Mordecai and the Jews mourn and fast because of the king’s decree. Esther, at the peril of her life, prepares to go in unto the king.

(See Esther 4:1–17.)

President Thomas S. Monson said:

“Through a servant, Mordecai sent word to Esther concerning the decree against the Jews, requesting that she go in to the king to plead for her people. Esther was at first reluctant, reminding Mordecai that it was against the law for anyone to go unbidden into the inner court of the king. Punishment by death would be the result—unless the king were to hold out his golden scepter, allowing the person to live.

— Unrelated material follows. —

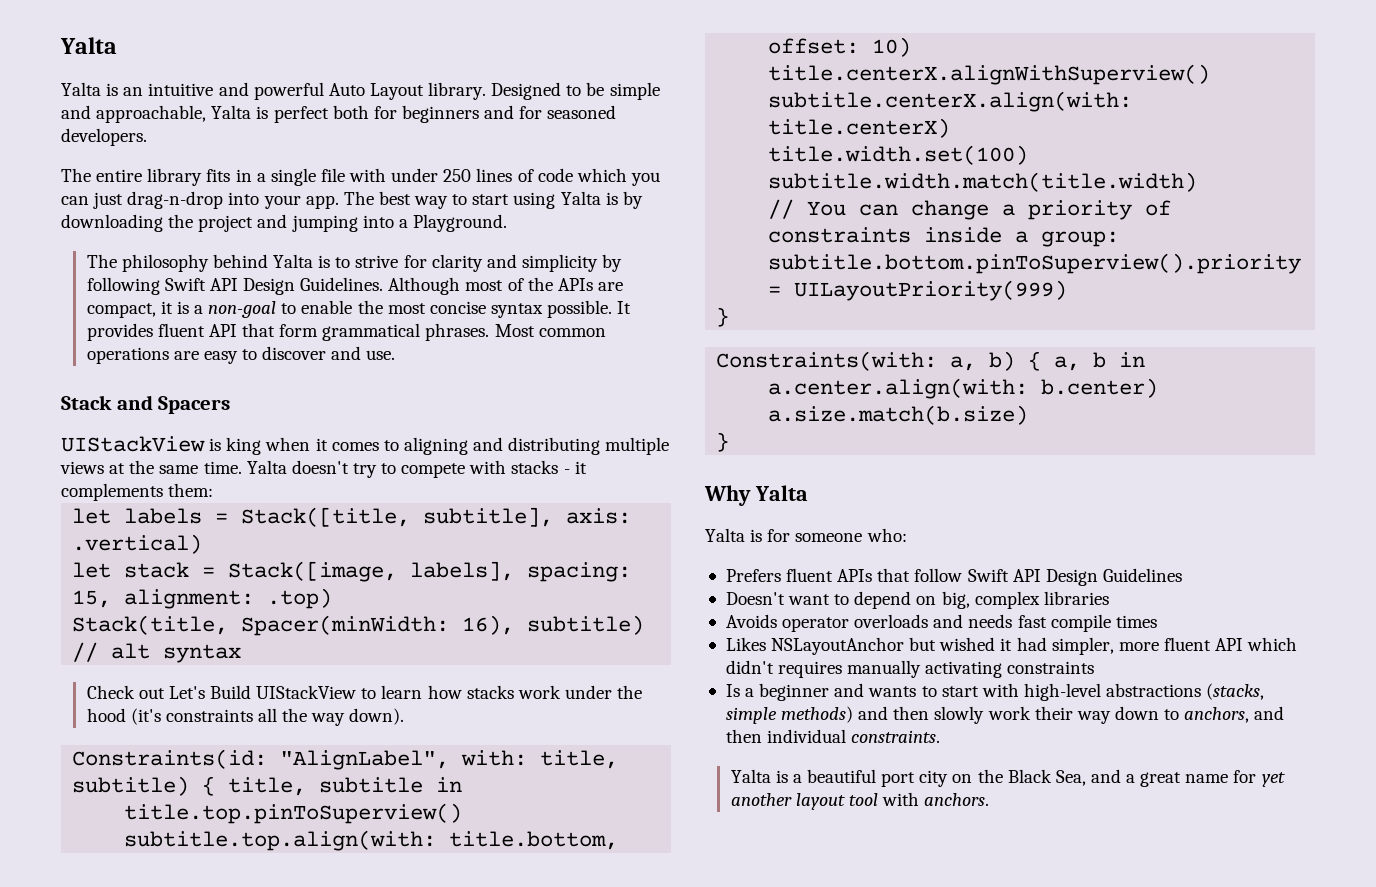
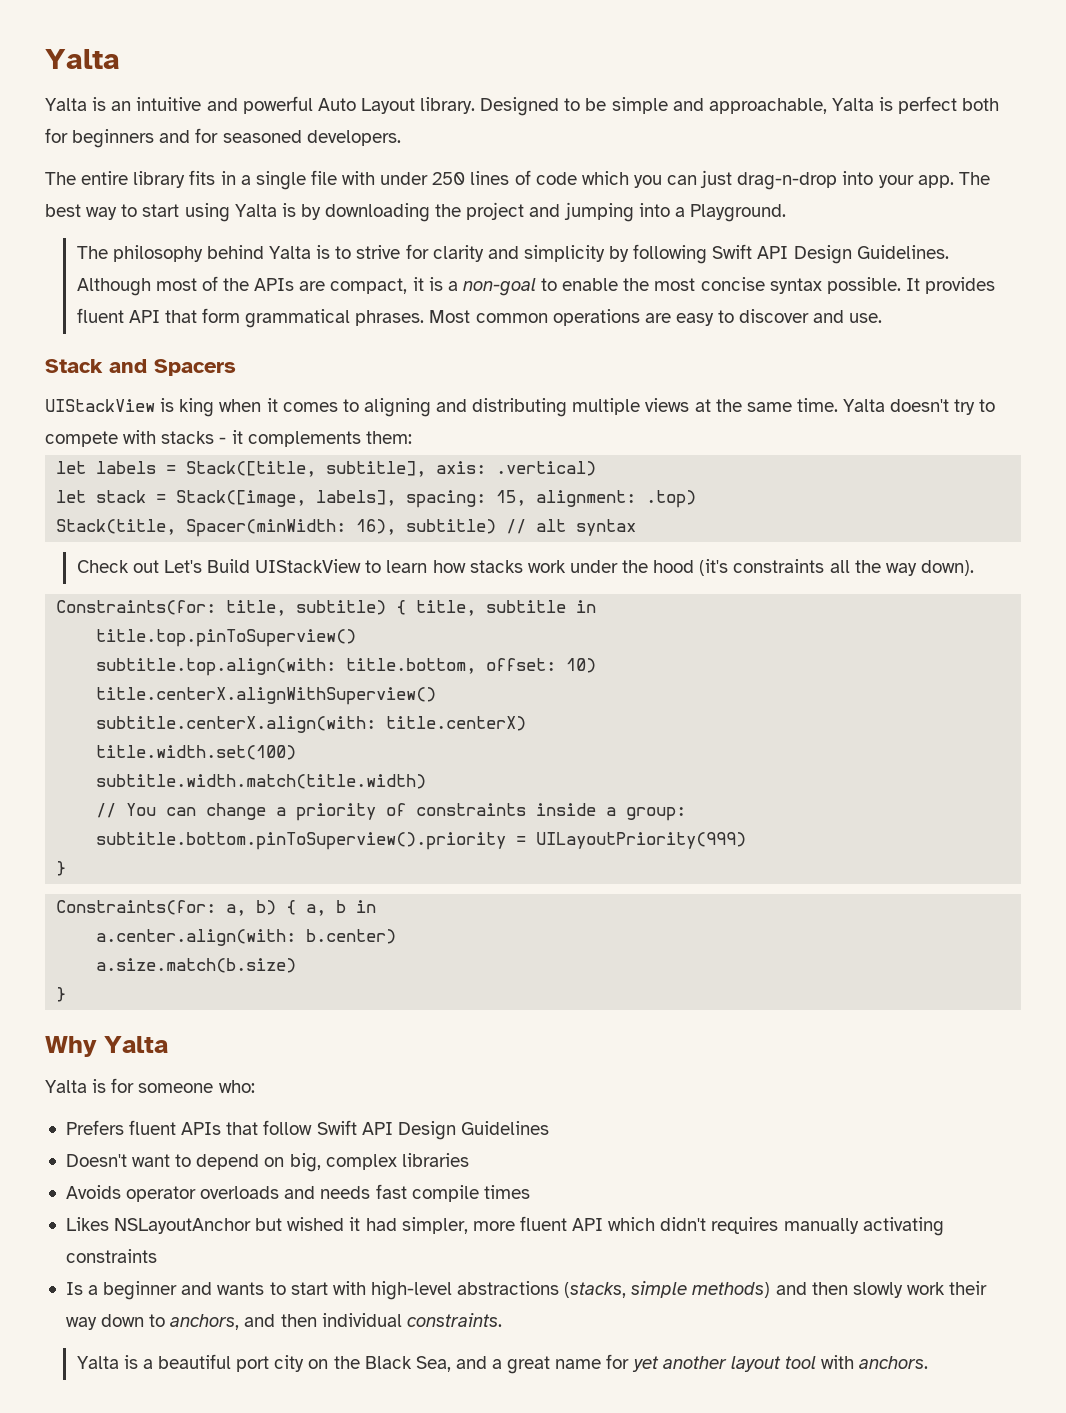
[72,749,528,770] Constraints(id: "AlignLabel", with: -> [56,600,217,615] Constraints(for:
[716,351,938,371] Constraints(with: -> [56,900,217,915] Constraints(for:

“Mordecai’s response to Esther’s hesitation was to the point. He replied to her thus:

“‘Think not . . . that thou shalt escape in the king’s house, more than all the Jews.

“‘For if thou altogether holdest thy peace at this time, . . . thou and thy father’s house shall be destroyed’ (Esther 4:13–14).

“And then he added this searching question: ‘Who knoweth whether thou art come to the kingdom for such a time as this?’ (Esther 4:14).

“In response, Esther asked Mordecai to gather all the Jews he could and to ask them to fast three days for her and said that she and her handmaids would do the same. She declared, ‘I (will) go in unto the king, which is not according to the law: and if I perish, I perish’ (Esther 4:16). Esther had gathered her courage and would stand firm and immovable for that which was right.”